The company today unveiled Fastrr, an AI powered checkout platform designed to improve customer conversion rates, at the seventh edition of its flagship commerce summit SHIVIR in Mumbai.

Shiprocket is sharpening its focus on artificial intelligence as it expands beyond its logistics roots into customer acquisition, checkout and merchant productivity, a strategy that founder and CEO Saahil Goel believes will become a much larger growth engine for the company even as it waits for market stability before proceeding with its proposed ₹2,500 crore initial public offering.
The company today unveiled Fastrr, an AI powered checkout platform designed to improve customer conversion rates, at the seventh edition of its flagship commerce summit SHIVIR in Mumbai. It also introduced Rocketizer, an AI assistant for small and medium businesses that connects business applications and acts as a virtual chief of staff.
Goel told Fortune India that Shiprocket's next phase of growth lies in solving merchants' pre-purchase challenges rather than just fulfilment.
"We are at the point where AI is becoming table stakes for every Indian business. The founders who embed AI into the businesses they build over the next 12 months will create a compounding advantage that others will find increasingly difficult to close. Fastrr is our answer to that opportunity," he said.

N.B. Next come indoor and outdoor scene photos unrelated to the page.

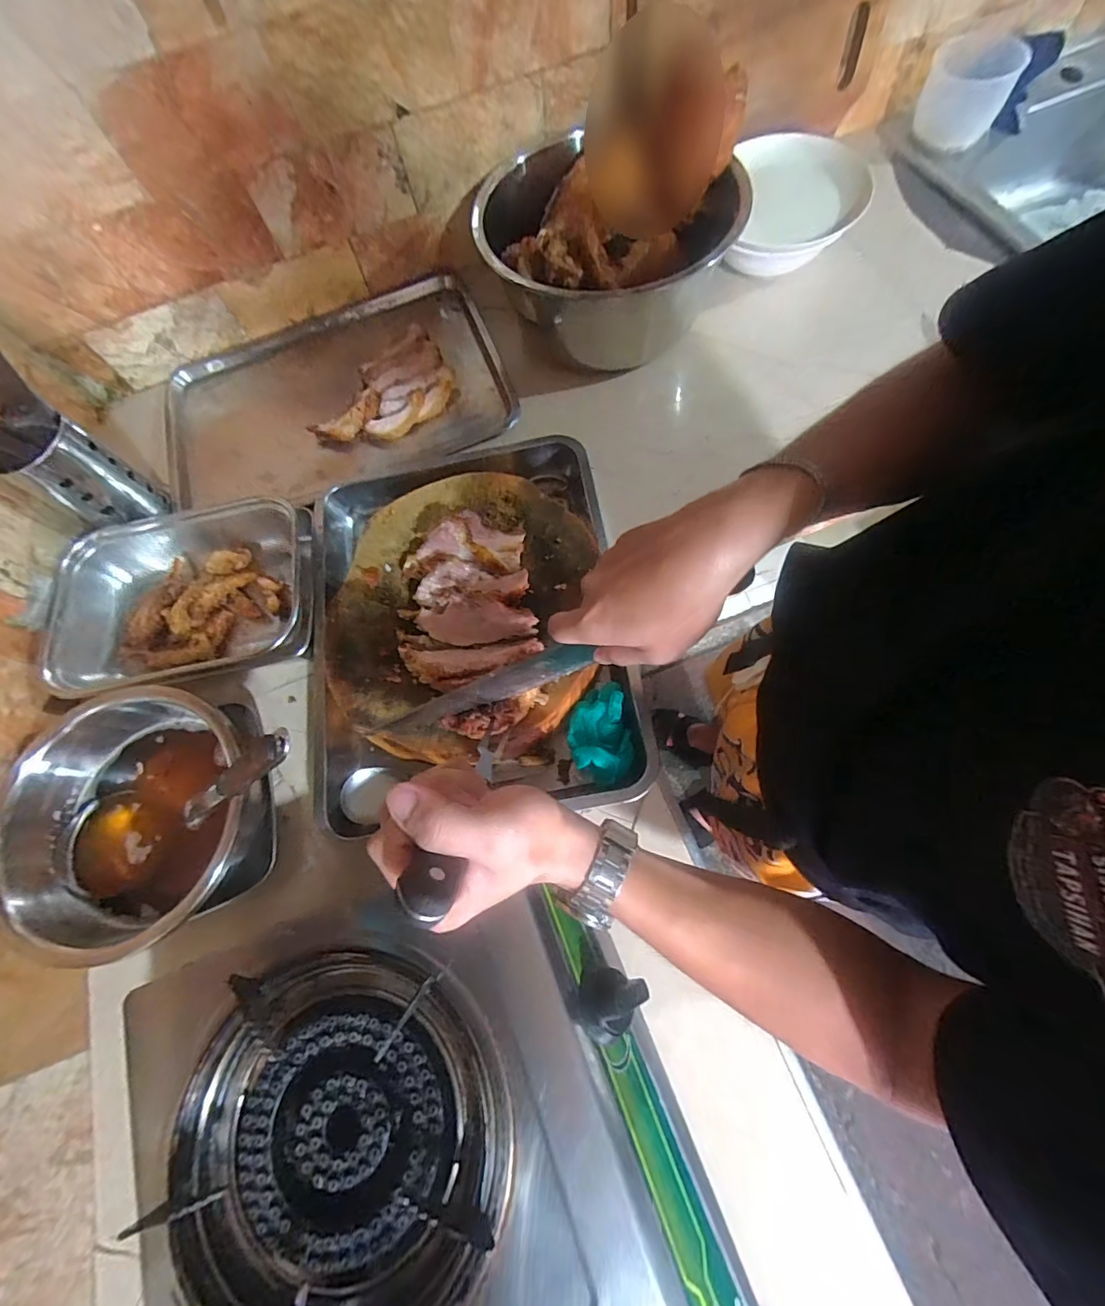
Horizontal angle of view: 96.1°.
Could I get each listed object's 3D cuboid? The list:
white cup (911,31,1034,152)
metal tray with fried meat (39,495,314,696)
[{"bbox_3d":[0.602,-0.818,0.722,0.113,0.101,0.109,-2,70,6],"label":"white cup"},{"bbox_3d":[-0.437,-0.063,0.602,0.298,0.077,0.217,-10,70,3],"label":"metal tray with fried meat"}]

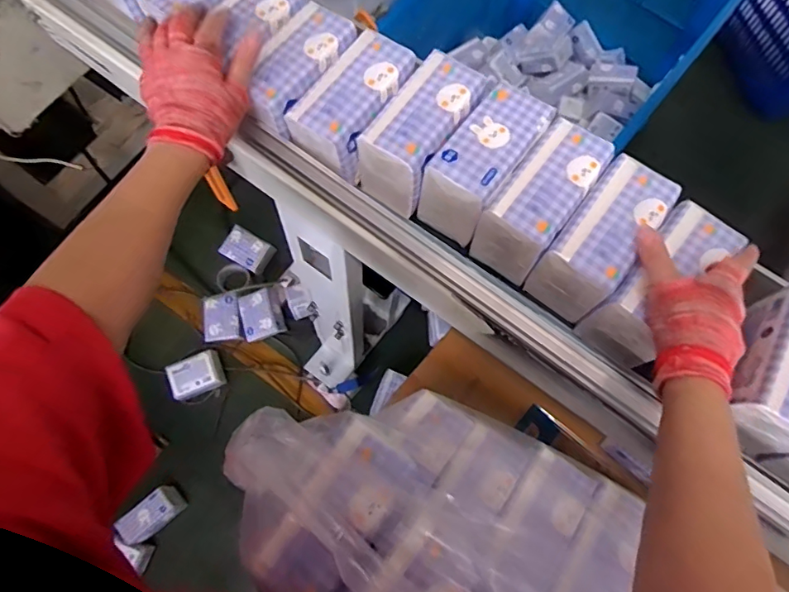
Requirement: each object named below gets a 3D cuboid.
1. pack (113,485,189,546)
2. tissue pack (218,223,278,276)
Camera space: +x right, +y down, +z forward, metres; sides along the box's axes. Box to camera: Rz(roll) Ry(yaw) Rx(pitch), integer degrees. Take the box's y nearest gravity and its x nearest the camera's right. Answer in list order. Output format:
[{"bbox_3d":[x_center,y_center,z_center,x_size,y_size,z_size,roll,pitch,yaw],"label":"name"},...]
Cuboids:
[{"bbox_3d":[-0.567,0.508,1.174,0.131,0.061,0.078,-40,77,-13],"label":"pack"},{"bbox_3d":[-0.401,-0.124,1.376,0.130,0.049,0.094,31,81,-2],"label":"tissue pack"}]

The AI push comes at a time when Shiprocket has filed draft papers for a ₹2,500 crore IPO. While declining to comment on timelines, Goel indicated that the company is prepared for a listing once market conditions improve, saying the company is waiting for greater market stability and investor appetite before moving ahead. He suggested that external market conditions, rather than business performance, are the key determinant for the listing process.
Goel said Shiprocket's emerging businesses, particularly AI driven commerce solutions, are growing faster than its traditional shipping business and are expected to steadily increase their contribution to revenue and margins.
He explained that while logistics typically accounts for only 8% to 10% of an order's value, brands spend nearly one third of the average order value on customer acquisition and demand generation, presenting a much larger opportunity for Shiprocket.
"We were never a logistics company. We were just an integrations company. We make the ecosystem work together," Goel said, adding that Shiprocket's access to merchant and consumer data allows it to expand naturally into checkout, advertising and marketing technology.
The company is also investing heavily in merchant acquisition and AI powered pre-order commerce. Goel said Shiprocket already serves around two lakh shipping customers, giving it a ready base to cross sell newer products. AI, he added, enables the company to analyse millions of advertisements and leverage insights from consumer behaviour across its checkout network to improve campaign performance for merchants.
Held at The Westin Mumbai Powai Lake, SHIVIR 2026 brought together more than 2,500 founders, brand operators and technology leaders to discuss AI's growing role across customer acquisition, conversion and retention.
Meanwhile, the company reported operating revenue of ₹942.7 crore in the first half of FY26, up 15% year on year, while narrowing its net loss to ₹38.3 crore. For FY25, operating revenue stood at ₹1,674.8 crore and EBITDA improved to about negative ₹16.3 crore, supported by stronger adoption of its technology and merchant solutions. Shiprocket has raised over $426 million to date from investors including Temasek, Bertelsmann and Tribe Capital, and was last valued at $1.3 billion.